Work instructions. The answer must consist of every line from the entries below that contains the word "Entdecke".

*** Available data Section Begins ***

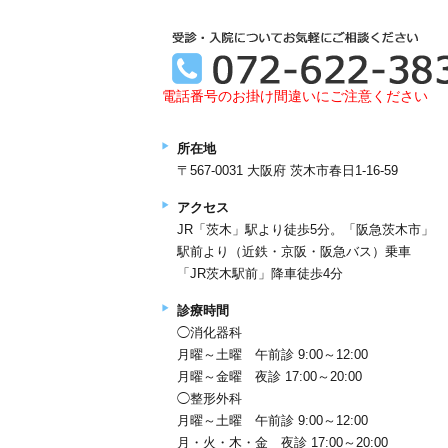
電話番号のお掛け間違いにご注意ください
所在地
〒567-0031 大阪府 茨木市春日1-16-59
アクセス
JR「茨木」駅より徒歩5分。「阪急茨木市」
駅前より（近鉄・京阪・阪急バス）乗車
「JR茨木駅前」降車徒歩4分
診療時間
◯消化器科
月曜～土曜 午前診 9:00～12:00
月曜～金曜 夜診 17:00～20:00
◯整形外科
月曜～土曜 午前診 9:00～12:00
月・火・木・金 夜診 17:00～20:00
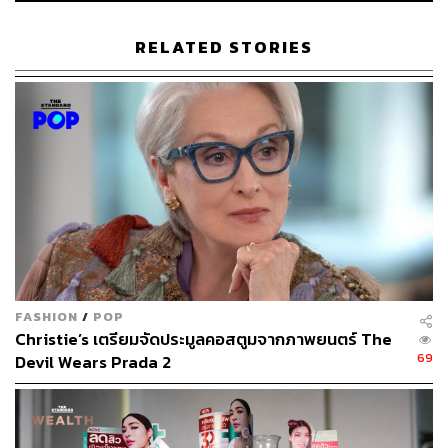
พร้อมกลิ่นหอม 100% จากธรรมชาติที่ผสมผสานกลิ่น
เลมอน เวอร์บีน่า และมิ้นต์ มอบผิวกายที่เปล่งประกายดู
RELATED STORIES
มีสุขภาพดี
FASHION
/
POP
Christie’s เตรียมจัดประมูลคอสตูมจากภาพยนตร์ The
69
Devil Wears Prada 2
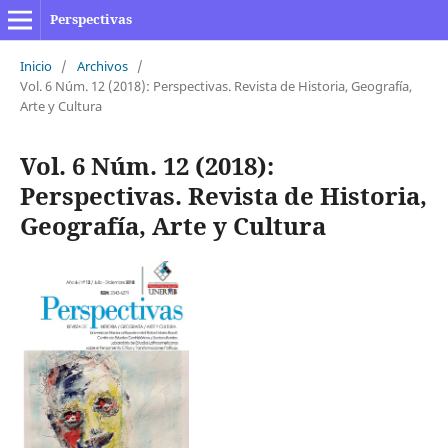
Perspectivas
Inicio
/
Archivos
/
Vol. 6 Núm. 12 (2018): Perspectivas. Revista de Historia, Geografía,
Arte y Cultura
Vol. 6 Núm. 12 (2018):
Perspectivas. Revista de Historia,
Geografía, Arte y Cultura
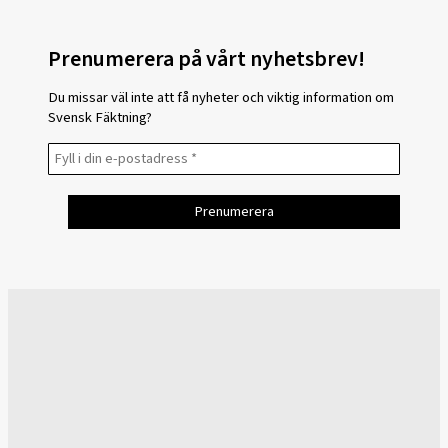
Prenumerera på vårt nyhetsbrev!
Du missar väl inte att få nyheter och viktig information om
Svensk Fäktning?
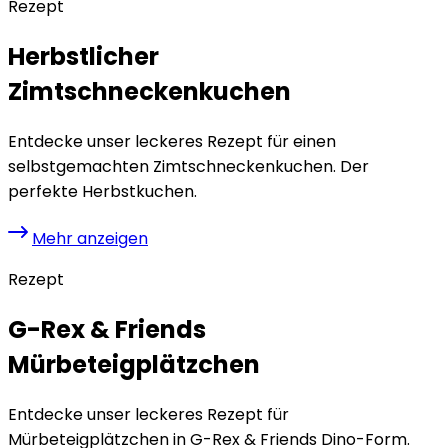
Rezept
Herbstlicher
Zimtschneckenkuchen
Entdecke unser leckeres Rezept für einen
selbstgemachten Zimtschneckenkuchen. Der
perfekte Herbstkuchen.
Mehr anzeigen
Rezept
G-Rex & Friends
Mürbeteigplätzchen
Entdecke unser leckeres Rezept für
Mürbeteigplätzchen in G-Rex & Friends Dino-Form.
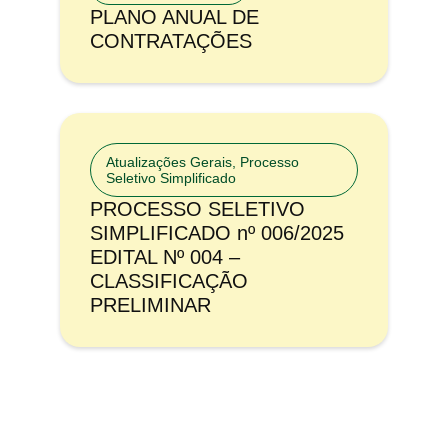
PLANO ANUAL DE
CONTRATAÇÕES
Atualizações Gerais
,
Processo
Seletivo Simplificado
PROCESSO SELETIVO
SIMPLIFICADO nº 006/2025
EDITAL Nº 004 –
CLASSIFICAÇÃO
PRELIMINAR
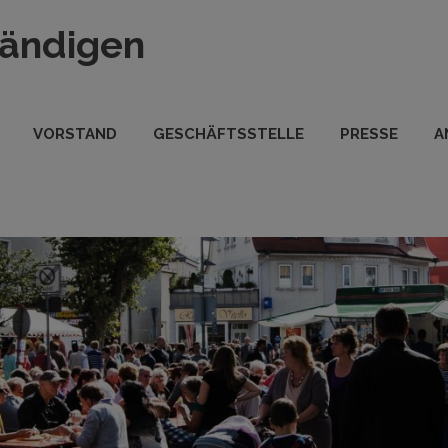
tändigen
VORSTAND
GESCHÄFTSSTELLE
PRESSE
A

*** Available data Section Ends ***

Answer section.
Entdecke unser leckeres Rezept für einen
Entdecke unser leckeres Rezept für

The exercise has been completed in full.